Dryness, terrain, wind exacerbated blaze

All helicopters were stood down at 5pm and a couple of fire crews remained on site to dampen hot...
All helicopters were stood down at 5pm and a couple of fire crews remained on site to dampen hot spots. PHOTO: DANIEL BIRCHFIELD
An investigation has been launched into the cause of a large blaze that scorched grass and scrub on a rural property near Herbert in North Otago on Sunday.

While the fire was not thought to be suspicious, Fire and Emergency New Zealand Waitaki deputy principal fire officer Mike Harrison confirmed it was being investigated as the exact cause had yet to be established.

Multiple fire crews responded about 1.30pm after a report of a fire burning in grass on a rural property near a forestry block in Reid Rd.

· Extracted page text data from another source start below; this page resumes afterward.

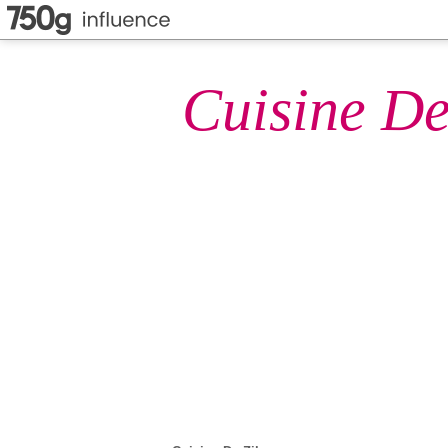
Cuisine De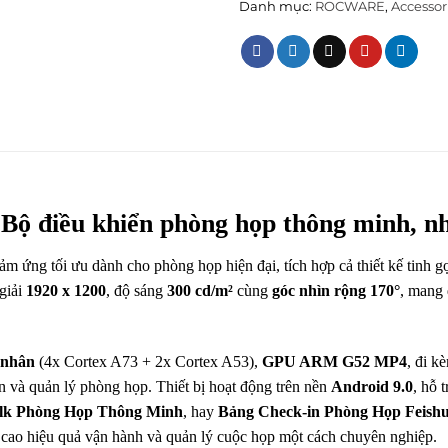
Danh mục:
ROCWARE
,
Accessor
điều khiển phòng họp thông minh, nhỏ
cảm ứng tối ưu dành cho phòng họp hiện đại, tích hợp cả thiết kế tinh 
 giải
1920 x 1200
, độ sáng
300 cd/m²
cùng
góc nhìn rộng 170°
, mang 
6 nhân
(4x Cortex A73 + 2x Cortex A53),
GPU ARM G52 MP4
, đi 
n và quản lý phòng họp. Thiết bị hoạt động trên nền
Android 9.0
, hỗ 
lk Phòng Họp Thông Minh
, hay
Bảng Check-in Phòng Họp Feish
 cao hiệu quả vận hành và quản lý cuộc họp một cách chuyên nghiệp.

At the fire’s height, four helicopters and nine appliances and crews from the Hampden, Weston and Kakanui Volunteer Fire Brigades and the Waitaki Voluntary Rural Fire Force worked to contain the blaze, which covered about 3 hectares.

All helicopters were stood down at 5pm and at least two fire crews remained on site to dampen hot spots on Sunday evening.

Mr Harrison said crews had to work fast when they arrived at the scene, as the blaze threatened nearby plantations.

"Hampden and Kakanui [crews] arrived to find quite a significant fire burning up a steep gully through scrub and grass, surrounded on two sides by pine trees. Those first responding forces did a great job in preventing it from entering those plantations.

"There was two blocks and they were both under threat. The crews managed to get in there through some pretty hard work."

Crews also used hand tools to help extinguish the fire, he said.

The nature of the terrain, weather conditions and a lack of a reliable nearby water source had not helped the situation.

"The fire appears to have started at the bottom of the gully and spread up the side. Anytime you’ve got a steep slope like that the fire is going to travel a lot faster. Unfortunately, we had a northeasterly breeze which was pushing the fire from below as well.

"We were up against it in terms of weather conditions. We were just lucky the wind wasn’t too strong and that we were able to get enough resources there quickly enough to get it under control."

He advised people to err on the side of caution when it came to lighting fires.

"Even though we are in a restricted fire season and we have had a bit of rain recently, the ground conditions are still relatively dry which means if we do have fires they get away pretty fast."

It was not known when the investigation into the blaze would be completed.